BC Business
Fitzsimmons Creek Hydro, near Whistler, was one of the projects examined by KPMG.
There is an alternative to BC Hydro’s Site C megaproject that could generate more jobs and spread the benefits of infrastructure around the province, or so posits Clean Energy BC—a group that represents B.C.’s independent power producers—in a study released Monday. A mix of a dozen smaller dams, wind farms and biomass plants could generate the same output of electricity (5,100 gigawatt hours, or enough to power under half a million average B.C. homes) as Site C. More, it would do so with greater economic benefits, more opportunities for First Nations participation in construction and operations, and while spread infrastructure spending around the province. A greater number of independant power projects could “dramatically change the economic landscape of rural B.C. communities,” said Paul Kariya, executive director of Clean Energy BC, in a statement.
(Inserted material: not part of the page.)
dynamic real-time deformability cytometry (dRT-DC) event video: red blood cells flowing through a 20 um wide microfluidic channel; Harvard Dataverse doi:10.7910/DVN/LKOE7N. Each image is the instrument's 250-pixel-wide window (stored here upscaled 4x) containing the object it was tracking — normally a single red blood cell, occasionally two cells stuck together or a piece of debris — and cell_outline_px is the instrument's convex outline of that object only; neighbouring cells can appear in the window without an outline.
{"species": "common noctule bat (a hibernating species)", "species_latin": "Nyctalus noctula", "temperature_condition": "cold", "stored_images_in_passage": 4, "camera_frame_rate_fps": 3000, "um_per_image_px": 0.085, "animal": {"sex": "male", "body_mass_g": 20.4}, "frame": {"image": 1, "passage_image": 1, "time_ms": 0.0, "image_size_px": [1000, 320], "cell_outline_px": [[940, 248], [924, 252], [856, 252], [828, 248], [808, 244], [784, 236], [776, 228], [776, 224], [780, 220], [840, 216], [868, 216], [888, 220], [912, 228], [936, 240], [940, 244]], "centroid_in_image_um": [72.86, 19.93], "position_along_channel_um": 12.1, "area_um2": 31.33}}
Over the course of construction, a portfolio of a dozen projects could add $4.3 billion to B.C’s GDP as compared to BC’s Hydro’s estimates of $2.2 billion for Site C, which would be largely concentrated in the Peace River Region. Once in operation, it would add $90 million a year to B.C.’s economy (compared to $7 million from Site C) according to estimates by KPMG, which crunched the numbers in the report. In sum, smaller projects would add 27,800 person-years in employment over 40 years, as compared to 6,400 from Site C. Clean Energy BC has been keen to advocate independent power projects, as an alternative to BC Hydro’s $7.8-billion mega-dam, which has come under fire from First Nations groups and environmentalists for its outsized impact on the local landscape. The KPMG study, which examined 10 current projects, was the second such report in three weeks commissioned by the group. But a decade after the government first moved to privatize parts of B.C.’s hydro energy sector, critics are still skeptical of locking a Crown corporation into expensive long-term contracts for energy that “it didn’t need,” or so writes Marvin Shaffer, an economist at the Canadian Centre for Policy Alternatives, on its blog. “You would think that the fiasco,” he writes, “would have put that unfortunate policy on the back burner for a long time.”